═══ Records ═══

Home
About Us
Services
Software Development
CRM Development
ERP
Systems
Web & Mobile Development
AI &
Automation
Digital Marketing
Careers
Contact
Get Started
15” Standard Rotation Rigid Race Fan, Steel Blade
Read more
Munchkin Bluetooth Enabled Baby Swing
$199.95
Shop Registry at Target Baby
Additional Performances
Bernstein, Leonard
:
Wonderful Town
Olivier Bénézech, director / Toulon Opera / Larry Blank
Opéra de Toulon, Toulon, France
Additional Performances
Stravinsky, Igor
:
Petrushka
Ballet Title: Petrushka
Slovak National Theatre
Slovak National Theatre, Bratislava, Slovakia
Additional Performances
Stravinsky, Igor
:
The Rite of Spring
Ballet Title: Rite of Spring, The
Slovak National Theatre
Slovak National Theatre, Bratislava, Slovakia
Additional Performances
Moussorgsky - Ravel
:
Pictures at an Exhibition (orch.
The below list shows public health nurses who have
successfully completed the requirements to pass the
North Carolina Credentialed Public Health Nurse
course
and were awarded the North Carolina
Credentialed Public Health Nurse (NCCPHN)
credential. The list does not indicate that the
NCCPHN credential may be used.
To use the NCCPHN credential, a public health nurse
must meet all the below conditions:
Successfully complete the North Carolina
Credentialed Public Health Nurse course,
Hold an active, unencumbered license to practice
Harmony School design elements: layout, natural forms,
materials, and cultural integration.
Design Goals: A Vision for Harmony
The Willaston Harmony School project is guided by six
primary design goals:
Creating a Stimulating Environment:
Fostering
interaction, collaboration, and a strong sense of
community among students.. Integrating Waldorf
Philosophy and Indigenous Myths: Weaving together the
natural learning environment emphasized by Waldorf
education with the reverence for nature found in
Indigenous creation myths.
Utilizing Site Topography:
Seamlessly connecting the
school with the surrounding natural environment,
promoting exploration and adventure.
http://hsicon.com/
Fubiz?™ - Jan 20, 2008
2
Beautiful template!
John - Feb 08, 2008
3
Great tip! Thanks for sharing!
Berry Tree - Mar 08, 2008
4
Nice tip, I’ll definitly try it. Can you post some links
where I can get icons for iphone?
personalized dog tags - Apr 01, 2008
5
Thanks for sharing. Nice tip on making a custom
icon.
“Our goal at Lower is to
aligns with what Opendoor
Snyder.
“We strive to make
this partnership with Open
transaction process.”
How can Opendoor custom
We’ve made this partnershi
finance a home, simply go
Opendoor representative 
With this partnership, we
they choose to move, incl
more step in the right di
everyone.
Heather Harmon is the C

═══

→ Request
Copy the lines of the records word for word, starting at the first line and ending at the line that contains "Ballet Title: Rite of Spring, The".

→ Reply to the exercise
Home
About Us
Services
Software Development
CRM Development
ERP
Systems
Web & Mobile Development
AI &
Automation
Digital Marketing
Careers
Contact
Get Started
15” Standard Rotation Rigid Race Fan, Steel Blade
Read more
Munchkin Bluetooth Enabled Baby Swing
$199.95
Shop Registry at Target Baby
Additional Performances
Bernstein, Leonard
:
Wonderful Town
Olivier Bénézech, director / Toulon Opera / Larry Blank
Opéra de Toulon, Toulon, France
Additional Performances
Stravinsky, Igor
:
Petrushka
Ballet Title: Petrushka
Slovak National Theatre
Slovak National Theatre, Bratislava, Slovakia
Additional Performances
Stravinsky, Igor
:
The Rite of Spring
Ballet Title: Rite of Spring, The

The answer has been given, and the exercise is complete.